TRECHO FORNECIDO
Como explica Joel Decothé Junior (2018), a posição de Taylor, em face da insistência da presença das religiões, na esfera pública, não indica a intencionalidade de se objetivar um retorno à distinção anterior entre Estado e Igreja. Taylor reconhece que, em determinadas esferas, a neutralidade estatal precisa manter uma linguagem laica:
Quando trata disto o filósofo canadense indica que a linguagem legislativa e judiciaria têm de ser mantida neste patamar isenta de influência direta de uma linguagem religiosa no que concerne a tomada de posições deliberativas. (DECOTHÉ JUNIOR, 2018, p. 227).
Nenhuma doutrina abrangente, seja religiosa, seja laica, pode ser oficializada em termos estatais, porque é a igualdade entre pessoas livres e cidadãs que deve ser garantida. O poder estatal tem de assegurar a oportunidade de participação nos processos deliberativos, tanto para religiosos como para não religiosos, sem nenhum tipo de privilégio para ambos. Em Taylor, portanto, é fundamental a manutenção da separação entre Igreja e Estado, como uma garantia do pluralismo na democracia moderna, o que não significa que a era secular não deva estabelecer um diálogo com as diversas tradições e doutrinas de fé, como Taylor propõe, ao longo da secularidade 3. “Pensamos que o secularismo (ou laïcité) tem a ver com a relação entre o Estado e a religião, quando na realidade tem a ver com a resposta (correta) do Estado democrático à diversidade.” (TAYLOR, 2012, p. 169).
De acordo com Taylor, é preciso evitar favorecer ou desfavorecer não apenas orientações religiosas, mas qualquer posição básica, religiosa ou não, à luz do pluralismo e da diversidade cultural e dos modos de vida. O Estado, diz Taylor, não pode conceber um reconhecimento especial em detrimento de outras formas de vida:
Isso não é fácil fazer; as linhas são difíceis de traçar, e devem ser traçadas sempre de novo. Mas tal é a natureza do empreendimento que é o Estado secular moderno. E que melhor alternativa existe para democracias diversas? (TAYLOR, 2012, p. 186).
Se, por um lado, Taylor, com razão, conceitua como as religiões, mesmo em sociedades modernas e secularizadas, ainda possuem uma relevância determinante na constituições das identidades e na esfera do reconhecimento, em sua crítica às secularidades 1 e 2, por outro lado, cabe interrogar a Taylor como, mesmo considerando o pluralismo dos modos de vida, seria possível fundamentar princípios normativos num mundo marcado por várias concepções de bem, e não apenas um bem ou doutrina abrangente, em particular.
A nosso ver, Taylor, a despeito de apontar para uma dimensão determinante, a saber, os contextos intersubjetivos e culturais formadores das identidades coletivas, não consegue propor uma saída para os impasses do relativismo cultural, como mostra Habermas (2002), ao criticar o filósofo canadense. Como avaliar, por exemplo, se uma determinada tradição é benéfica ou não? Nancy Fraser, por sua vez, articula igualmente uma crítica às éticas do bem, as quais se guiam, sobretudo, pela ideia do reconhecimento, como em Taylor, e não pela redistribuição. Segundo Fraser, o reconhecimento, categoria central no pensamento de Taylor, deveria ser acompanhado pelas demandas por redistribuição, algo não tematizado pelo filósofo canadense, como veremos a seguir.

Dados de pontos-chave do corpo ou da mão:
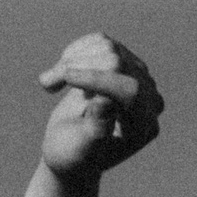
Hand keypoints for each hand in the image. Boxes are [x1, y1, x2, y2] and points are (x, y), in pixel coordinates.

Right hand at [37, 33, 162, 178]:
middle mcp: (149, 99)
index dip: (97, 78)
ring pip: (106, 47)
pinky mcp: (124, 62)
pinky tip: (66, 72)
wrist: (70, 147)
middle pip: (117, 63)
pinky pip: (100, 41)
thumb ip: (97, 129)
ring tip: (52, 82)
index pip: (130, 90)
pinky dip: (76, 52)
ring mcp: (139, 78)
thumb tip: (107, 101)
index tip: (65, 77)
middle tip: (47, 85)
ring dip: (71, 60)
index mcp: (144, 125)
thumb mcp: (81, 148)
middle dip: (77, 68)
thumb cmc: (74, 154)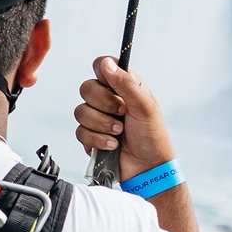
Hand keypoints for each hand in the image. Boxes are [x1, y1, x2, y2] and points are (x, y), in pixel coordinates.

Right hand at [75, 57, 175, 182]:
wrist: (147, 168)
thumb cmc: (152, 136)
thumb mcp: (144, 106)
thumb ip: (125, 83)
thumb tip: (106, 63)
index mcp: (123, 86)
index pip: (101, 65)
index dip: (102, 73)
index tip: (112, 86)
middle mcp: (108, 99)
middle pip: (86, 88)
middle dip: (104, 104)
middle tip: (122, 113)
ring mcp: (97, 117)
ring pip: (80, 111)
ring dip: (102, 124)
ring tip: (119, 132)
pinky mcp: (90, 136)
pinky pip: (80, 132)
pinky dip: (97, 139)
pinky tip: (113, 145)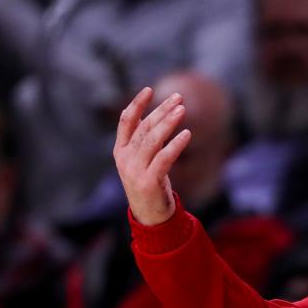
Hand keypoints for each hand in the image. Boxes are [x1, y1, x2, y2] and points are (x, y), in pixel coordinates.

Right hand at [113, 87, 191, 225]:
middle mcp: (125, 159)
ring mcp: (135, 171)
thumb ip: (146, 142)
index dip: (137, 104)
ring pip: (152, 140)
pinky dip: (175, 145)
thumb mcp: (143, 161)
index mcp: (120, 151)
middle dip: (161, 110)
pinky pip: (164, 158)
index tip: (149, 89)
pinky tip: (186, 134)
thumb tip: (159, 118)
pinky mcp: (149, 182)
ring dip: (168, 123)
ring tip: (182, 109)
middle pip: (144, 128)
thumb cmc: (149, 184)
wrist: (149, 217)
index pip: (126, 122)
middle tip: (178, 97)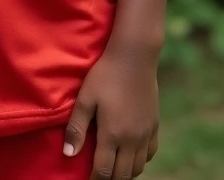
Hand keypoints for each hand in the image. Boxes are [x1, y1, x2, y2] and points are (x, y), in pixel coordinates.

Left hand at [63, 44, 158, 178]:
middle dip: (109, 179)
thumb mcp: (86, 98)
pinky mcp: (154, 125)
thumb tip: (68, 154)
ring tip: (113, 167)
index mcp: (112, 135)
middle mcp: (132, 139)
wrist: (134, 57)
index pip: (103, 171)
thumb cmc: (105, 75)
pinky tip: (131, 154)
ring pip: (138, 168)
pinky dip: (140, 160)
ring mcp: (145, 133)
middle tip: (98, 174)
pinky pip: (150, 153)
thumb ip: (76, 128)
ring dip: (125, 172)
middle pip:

TAREFA 1
Responda com base no trecho sobre Taylor e o secularismo:
(a) Segundo Decothé Junior, quais linguagens devem ficar isentas de influência direta de uma linguagem religiosa?
(b) Na citação de Taylor (2012, p. 169), com o que o secularismo tem a ver na realidade?
(c) Para Fraser, o reconhecimento deveria ser acompanhado por quê?
TAREFA 2
Dê continuidade ao trecho sobre Taylor e o secularismo a partir do ponto em que ele termina.
Os itens não têm nenhuma relação com esta atividade.

RESPOSTA ESCRITA 1
(a) A linguagem legislativa e a judiciária.
(b) Com a resposta (correta) do Estado democrático à diversidade.
(c) Pelas demandas por redistribuição.

RESPOSTA ESCRITA 2
2 Algumas considerações críticas ao pensamento de Taylor
A crítica de Habermas (2002) a Taylor insere-se na polêmica do justo versus o bem, na filosofia. Enquanto a chamada prioridade do bem sobre o justo é característica das éticas clássicas de orientações teleológicas, como há em Taylor, a do justo em relação ao bem é uma marca das éticas modernas de orientação deontológica, com referência em Kant, como encontramos em Habermas, em sua versão intersubjetiva, que prioriza o justo sobre o bem. Isso significa vincular os discursos de fundamentação das normas a procedimentos de justificação que não dependam de um conjunto preestabelecido de valores éticos representativos de uma forma de vida particular. Afinal, em Habermas, o critério de validade normativa é o da justificação, e não os valores de uma determinada comunidade ética, como em Taylor.
Para Habermas (2002), Taylor não consegue solucionar as demandas normativas de uma sociedade pluralista. Ao trabalhar com uma noção de reconhecimento enquanto preservação cultural de um povo, Taylor perde de vista que caberia aos próprios sujeitos a escolha ou não de continuarem mantendo uma tradição, e não a defesa de uma determinada concepção de bem a priori:
Pois a defesa de formas de vida e tradições geradoras de identidade deve servir, em última instância, ao reconhecimento de seus membros; ela não tem de forma alguma o sentido de uma preservação administrativa das espécies. O ponto de vista ecológico da conservação das espécies não pode ser transportado às culturas. Normalmente, as tradições culturais e as formas de vida que aí se articulam reproduzem-se ao convencer do valor de si mesmas os que as assumem e as internalizam em suas estruturas de personalidade. [...] uma garantia de sobrevivência iria justamente privar os integrantes da liberdade de dizer sim ou não, hoje tão necessária à apropriação e manutenção de uma herança cultural. (HABERMAS, 2002, p. 250).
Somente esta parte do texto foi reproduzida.